En el escenario actual, la guerra comercial entre Estados Unidos y China no es una novedad. Lo que sí sorprende —o debería preocuparnos— es la idea, sostenida por algunos, de que bastaba con que Trump impusiera aranceles para que China “corra a negociar”, baje sus impuestos a cero y todos volvamos a un mundo de libre comercio y felicidad global.
Esa lectura, con todo respeto, demuestra un desconocimiento profundo de cómo funciona la política internacional, especialmente cuando uno de los actores no responde a los valores ni a la dinámica de las democracias liberales.
China no es ingenua. Y Trump tampoco.
Trump no es tonto ni improvisado. Es un negociador agresivo, que trata la política exterior como una negociación inmobiliaria: presión, caos, desgaste… y luego, supuestamente, concesiones. Pero lo que funciona en Manhattan no necesariamente funciona en Pekín. Porque China no responde a provocaciones emocionales, ni negocia desde el corto plazo: su poder es milenario, su paciencia infinita y su orgullo, intocable.
Por eso, pensar que iba a ceder ante aranceles es subestimar su naturaleza política y cultural. Más aún cuando esas amenazas vienen de un país que ya la sanciona tecnológicamente, la bloquea en foros internacionales y busca desacoplar su economía global.
Entonces, ¿qué busca realmente Trump?
No busca el libre comercio. Busca ventaja estratégica.
- Desacoplar a EE.UU. de China: traer de vuelta industrias, reducir dependencia tecnológica.
- Redibujar el orden comercial mundial: menos OMC, menos reglas multilaterales, más acuerdos bilaterales con ventaja americana.
- Mostrar fuerza ante su electorado: obreros industriales, agricultores, nacionalistas económicos.
- Aplicar el “comercio justo” a su manera: si vos no jugás limpio, yo tampoco.

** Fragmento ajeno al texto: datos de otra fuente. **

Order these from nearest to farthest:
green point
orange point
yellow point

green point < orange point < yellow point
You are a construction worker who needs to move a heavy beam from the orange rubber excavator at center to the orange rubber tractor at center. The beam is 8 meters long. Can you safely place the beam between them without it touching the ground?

Es una visión pragmática, pero profundamente proteccionista. Y eso pone en riesgo las bases del progreso global: la apertura, la cooperación, la división internacional del trabajo.
¿Y ahora qué? La pelota está en la cancha de China
Trump ya jugó. Impuso aranceles, presionó aliados y tensó el tablero global. Ahora es el turno de China. Y todo indica que su respuesta será firme y estratégica:
- Aranceles de respuesta a EE.UU.
- Restricciones a exportaciones clave (como tierras raras).

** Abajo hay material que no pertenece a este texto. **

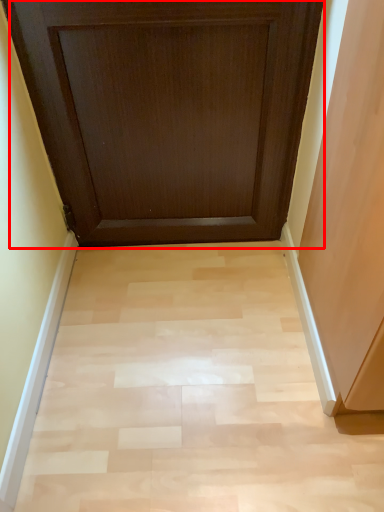
Question: From the image's perspective, where is door (annotated by the red box) located in relation to plain in the image?

Choices:
 (A) below
 (B) above

Answer: (B)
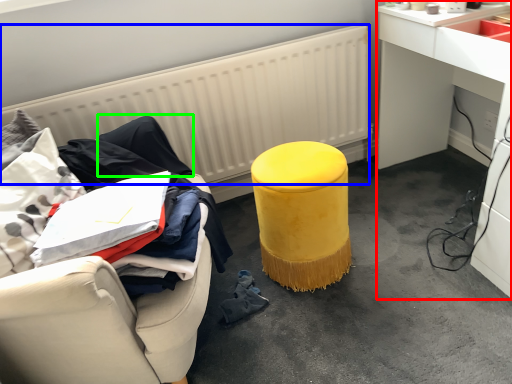
Question: Estimate the real-world distances between objects in this image. Which object is farther from desk (highlighted by a red box), radiator (highlighted by a blue box) or clothing (highlighted by a green box)?

Choices:
 (A) radiator
 (B) clothing

Answer: (B)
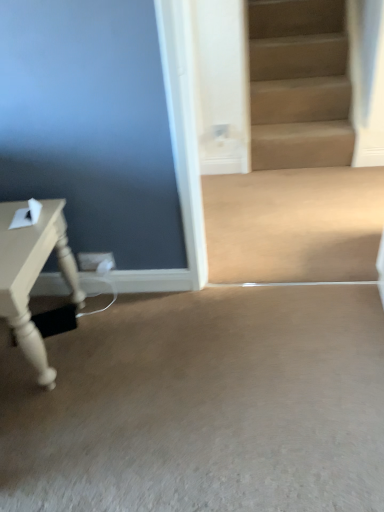
The image size is (384, 512). What are the coordinates of `vacant space to the right of matte white table at left` in the screenshot? It's located at (127, 347).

- Incentivos para comerciar en yuanes
- Consolidación de alianzas con países que no se alineen con Washington.
Porque China no olvida agravios, y no acepta negociar bajo amenazas.
¿Y Argentina?
Desde el sur del mundo, observamos todo esto con preocupación. Como argentina, veo con admiración el intento de Milei de reconstruir el país sobre bases liberales. Pero también me preocupa que una alineación excesiva y simbólica con Trump pueda ponernos en una posición incómoda con China, nuestro segundo socio comercial, y uno de los pocos que no nos impone condiciones ideológicas.
El comercio internacional no se basa en simpatías políticas, sino en intereses mutuos. Por eso, la diplomacia prudente y la neutralidad estratégica no son debilidad, sino herramientas de supervivencia para países intermedios como el nuestro.

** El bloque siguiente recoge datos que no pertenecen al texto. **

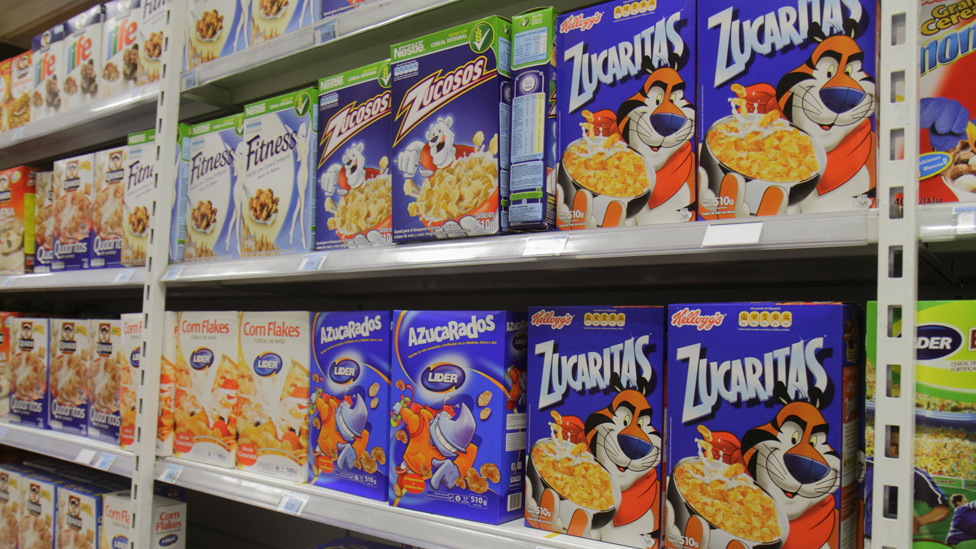
Locate an element on the screen. This screenshot has width=976, height=549. cereal boxes with a mascot on the front is located at coordinates (354, 171), (437, 145), (441, 421), (350, 436), (615, 436), (790, 469), (820, 74), (666, 121).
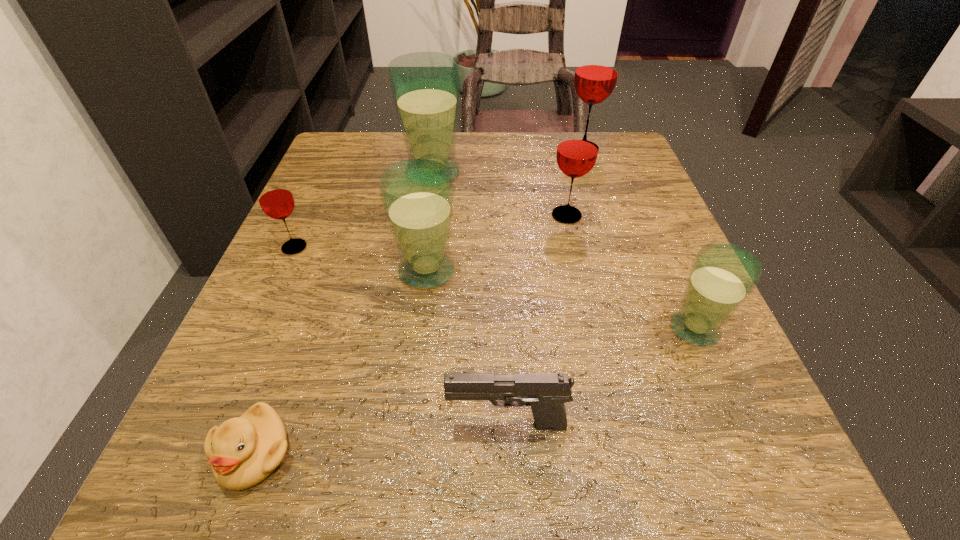
This screenshot has height=540, width=960. Find the location of `the farthest red glass`. the farthest red glass is located at coordinates (596, 73).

Pensar que China iba a ceder ante aranceles es una ilusión peligrosa. Trump no busca un mundo más libre, sino un mundo donde él gane. Y China no está dispuesta a dejarse doblegar. En el medio, nosotros —los ciudadanos, los países más pequeños, las empresas innovadoras— somos los que podemos terminar pagando los platos rotos de esta nueva guerra comercial.
Es momento de que nuestros líderes entiendan que el verdadero poder no está en gritar más fuerte, sino en saber construir acuerdos desde la libertad, la diplomacia y la razón.